Resumiendo brevemente la doctrina de la Iglesia sobre la homosexualidad, sin hacer distinción entre el grado de relevancia que existe entre las diversas declaraciones magisteriales (Catecismo de la Iglesia, Encíclicas y Exhortaciones Apostólicas del Papa, o documentos de los diferentes dicasterios romanos), pueden asentarse las siguientes afirmaciones:
* La Iglesia distingue con nitidez entre la persona homosexual, que merece todo el respeto, valoración y comprensión, propia de su dignidad como hija de Dios, de los actos homosexuales, los cuales son siempre gravemente desordenados (en términos coloquiales, son pecado mortal). Debido a este desorden, reconoce en la inclinación homosexual una dura prueba para la persona que la tiene, pues es una fuerte inclinación hacia conductas inmorales. Por ello, estas personas requieren una atención pastoral más cuidada. Para superar esta dificultad requieren el apoyo de toda la comunidad eclesial, una especial atención pastoral de los ministros de la Iglesia y el empeño personal del cristiano homosexual por ser fiel a las enseñanzas de Jesucristo.
* Entiende la Iglesia a la homosexualidad en los bautizados como un camino especial, particularmente marcado por la Cruz, para identificarse con Jesucristo. Es decir, la llamada a la santidad inscrita en el sacramento del bautismo permanece intacta en la persona con inclinación homosexual, la cual, para ser fiel a ese llamado de Dios, requiere una particular atención por parte de los pastores, así como la acogida, nunca el rechazo, de la comunidad cristiana.

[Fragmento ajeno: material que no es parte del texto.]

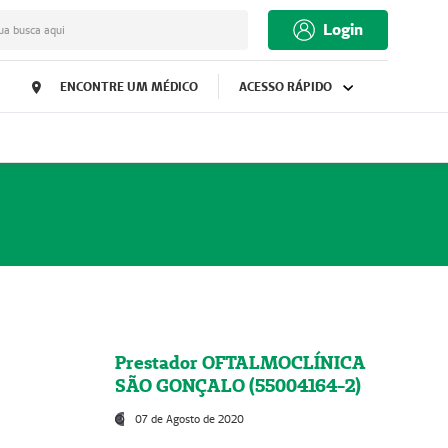
Login
ua busca aqui
ENCONTRE UM MÉDICO
ACESSO RÁPIDO
Prestador OFTALMOCLÍNICA
SÃO GONÇALO (55004164-2)
07 de Agosto de 2020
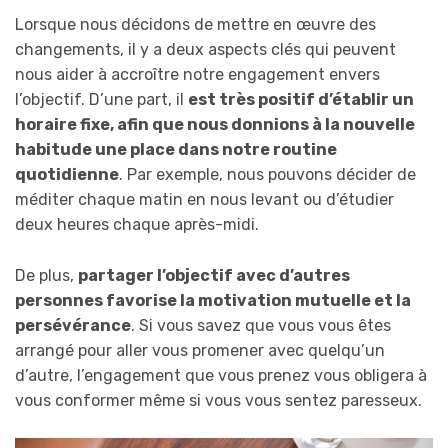
Lorsque nous décidons de mettre en œuvre des
changements, il y a deux aspects clés qui peuvent
nous aider à accroître notre engagement envers
l’objectif. D’une part, il
est très positif d’établir un
horaire fixe, afin que nous donnions à la nouvelle
habitude une place dans notre routine
quotidienne
. Par exemple, nous pouvons décider de
méditer chaque matin en nous levant ou d’étudier
deux heures chaque après-midi.
De plus,
partager l’objectif avec d’autres
personnes favorise la motivation mutuelle et la
persévérance
. Si vous savez que vous vous êtes
arrangé pour aller vous promener avec quelqu’un
d’autre, l’engagement que vous prenez vous obligera à
vous conformer même si vous vous sentez paresseux.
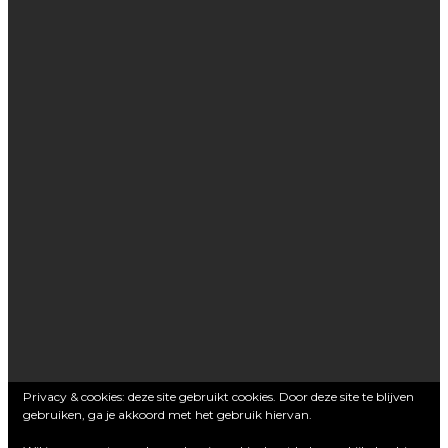
Privacy & cookies: deze site gebruikt cookies. Door deze site te blijven
gebruiken, ga je akkoord met het gebruik hiervan.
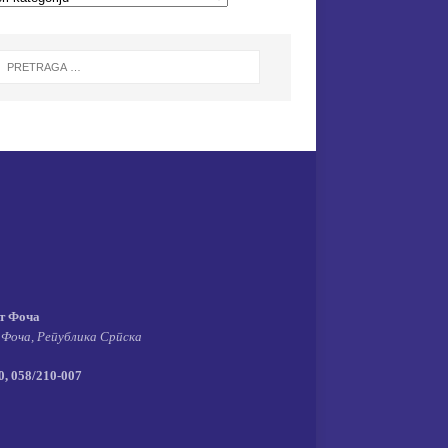
т Фоча
 Фоча, Република Српска
, 058/210-007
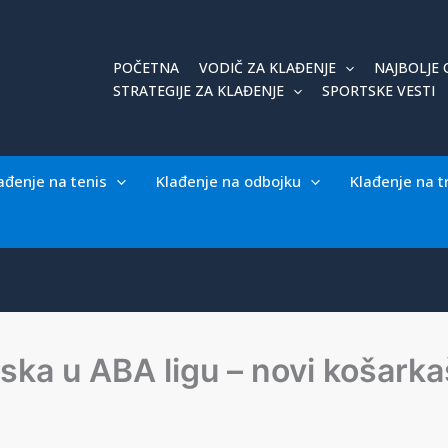
POČETNA
VODIČ ZA KLAĐENJE
NAJBOLJE 
STRATEGIJE ZA KLAĐENJE
SPORTSKE VESTI
ađenje na tenis
Klađenje na odbojku
Klađenje na t
ska u ABA ligu – novi košarka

* No es verdad que la doctrina católica fomente necesariamente las terapias reparativas en las personas homosexuales. No le corresponde a la Iglesia definir si es una enfermedad psíquica o no, si es innata o adquirida. Este campo incumbe a los especialistas de la salud. Le corresponde afirmar que la persona homosexual es hija de Dios y sigue siendo llamada a vivir conforme a la doctrina de Jesucristo. La Iglesia es consciente de que tal inclinación supone una prueba difícil para quien la posee, pues le dificulta mucho vivir según las enseñanzas del Evangelio.
* La doctrina de la Iglesia, en suma, no es que toda persona homosexual debe intentar una terapia reparativa, pero sí que debe vivir según las enseñanzas de Jesucristo. Si no es capaz (como sucede con frecuencia) de llevar una vida heterosexual sana (dentro del matrimonio entre un hombre y una mujer, abierto a la vida), deberá entonces intentar vivir el celibato o la continencia. Para cualquiera de las dos opciones que elija -evitar los contactos sexuales o reencontrar su heterosexualidad- experimentará graves dificultades. La Iglesia es consciente de ello y ofrece un apoyo especial a estas personas, para que por lo menos lo intenten, confiando en la ayuda de Dios, la cual les llega ordinariamente a través de la oración, la recepción de los sacramentos y la práctica de las obras de misericordia.
* Por considerarla una inclinación desordenada, la Iglesia afirma que el Estado, en ningún caso debería promoverla, en detrimento de los mismos homosexuales, y de instituciones naturales de gran calado, como son el matrimonio y la familia. La Iglesia recuerda no sólo que es contrario a la doctrina católica y a la ley natural -es decir, independientemente del credo que se tenga o la ausencia del mismo- el legitimar el matrimonio y la consecuente adopción entre personas del mismo sexo, sino que en ningún caso le es lícito al parlamentario católico apoyar tales propuestas. Si ya están vigentes, los políticos católicos deberán, en conciencia, intentar limitar sus efectos dañinos. Análogamente, los creadores de la opinión pública no deberían promover estas legislaciones, pues desdibujan las instituciones naturales de la familia y el matrimonio, verdaderos cimientos de la sociedad, y lesionan los derechos del niño. El titular del derecho a ser adoptado por la familia más estable es el infante, no siendo este derecho de los padres adoptivos.
* Dada la delicada situación existencial de los homosexuales, la Iglesia condena particularmente cualquier forma de violencia, burla o discriminación hacia estas personas, como contrarias a la dignidad humana y a la caridad, principal precepto cristiano. Sin embargo, alerta contra la falacia de considerar que no apoyar las pretensiones de un grupo activista, es hacerle violencia o discriminar. Una cosa es no estar de acuerdo con el matrimonio y la adopción homosexual, y otra muy diferente discriminar o hacer violencia.